Acid production is a normal consequence of the metabolism of living cells, and in healthy individuals the body usually gets rid of excess acid. If the body can’t eliminate it efficiently enough however, it accumulates, resulting in acidosis (acid build up in the blood and tissues). This can result from kidney or lung disease, or can be due to a poor blood supply caused by inflammation or ageing. Acidosis increases the activity of the bone-destroying osteoclasts and this causes bone erosion.

Professor Arnett has also shown that low oxygen levels increase osteoclast activity. He explains: “In conditions of inflammation and swelling, the blood supply is restricted and tissue can be starved of oxygen. It starts to metabolise anaerobically, that is, without using oxygen – just like the muscles of endurance athletes do. This type of metabolism increases acid production and accelerates bone destruction.”

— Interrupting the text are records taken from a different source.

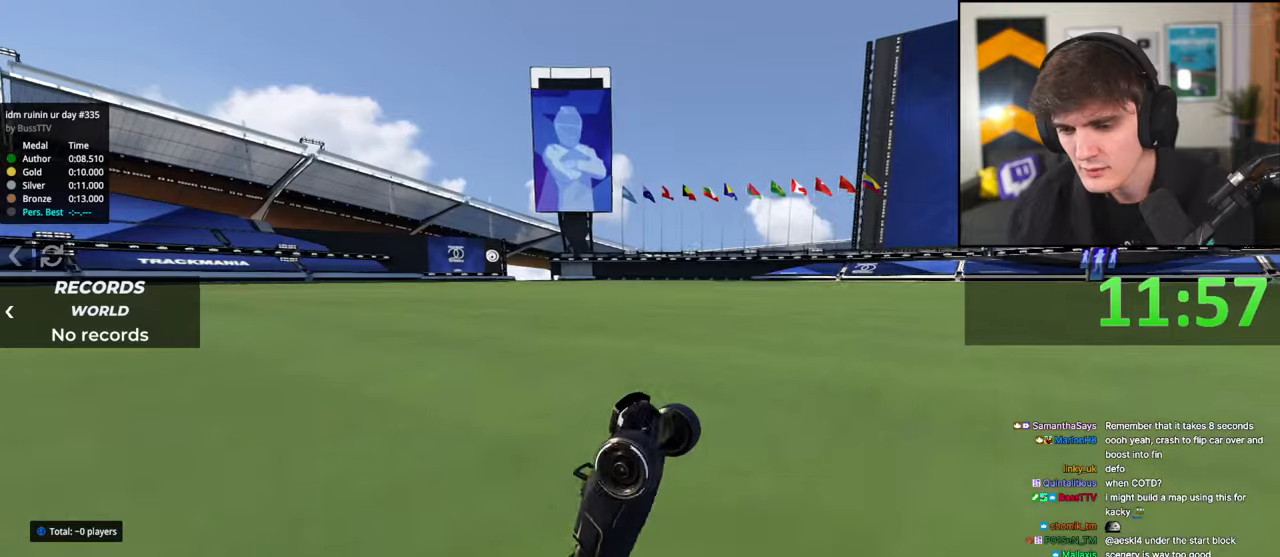
{"keys": ["brake", "left", "up"], "events": [[17, "brake", "down"], [17, "left", "down"]]}
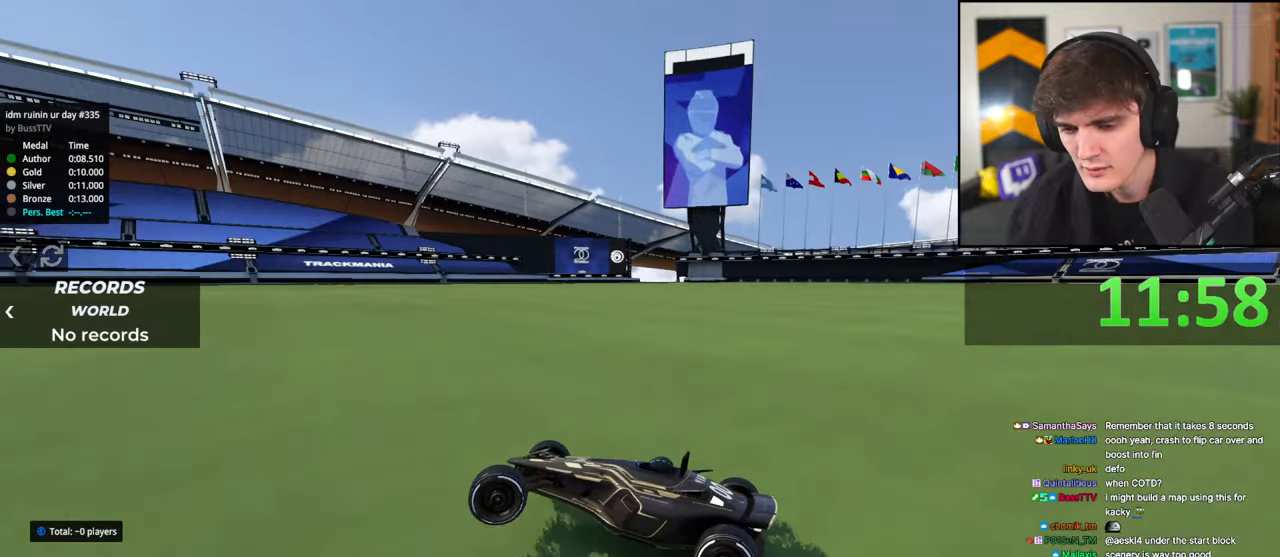
{"keys": ["brake", "left", "up"], "events": []}
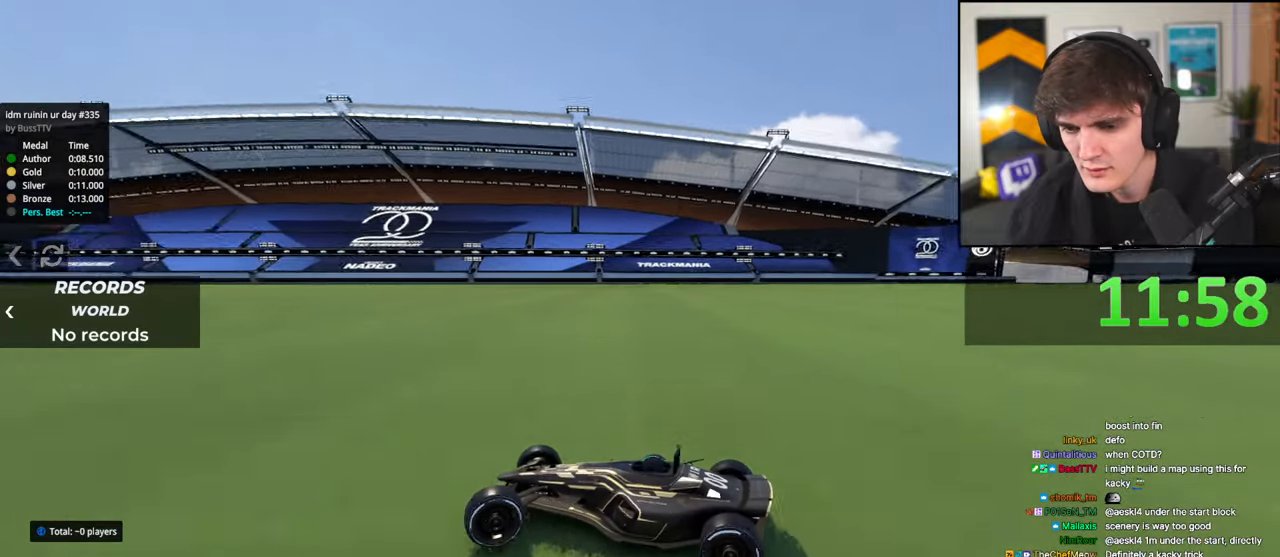
{"keys": ["brake", "left", "up"], "events": []}
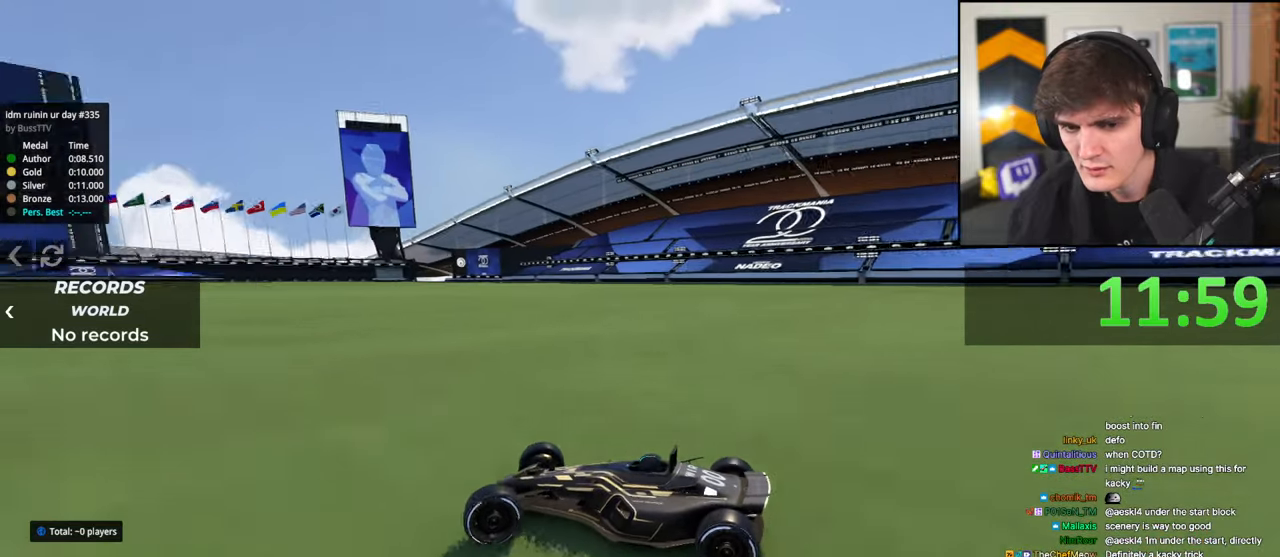
{"keys": ["brake", "left", "up"], "events": []}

Acid sensors control bone erosion

How acid conditions influence osteoclast activity is the goal of Professor Arnett’s current research. He has discovered that these cells are extremely sensitive to even very tiny changes in acidity; how do they sense these changes?

“We’re looking at special receptors on the osteoclast cell surface that respond to changes in acidity,” says Professor Arnett, “to see how they regulate cell function. We will also study mice that have been specially bred to lack these receptors and examine their bone formation using a new state of the art micro-scanner.”

Professor Arnett thinks that the acid-sensitive receptors can be blocked by drugs to prevent their activation. In the longer term, this approach offers potential for the development of new drug therapies that may prevent or slow down bone destruction in bone erosion conditions such as rheumatoid arthritis.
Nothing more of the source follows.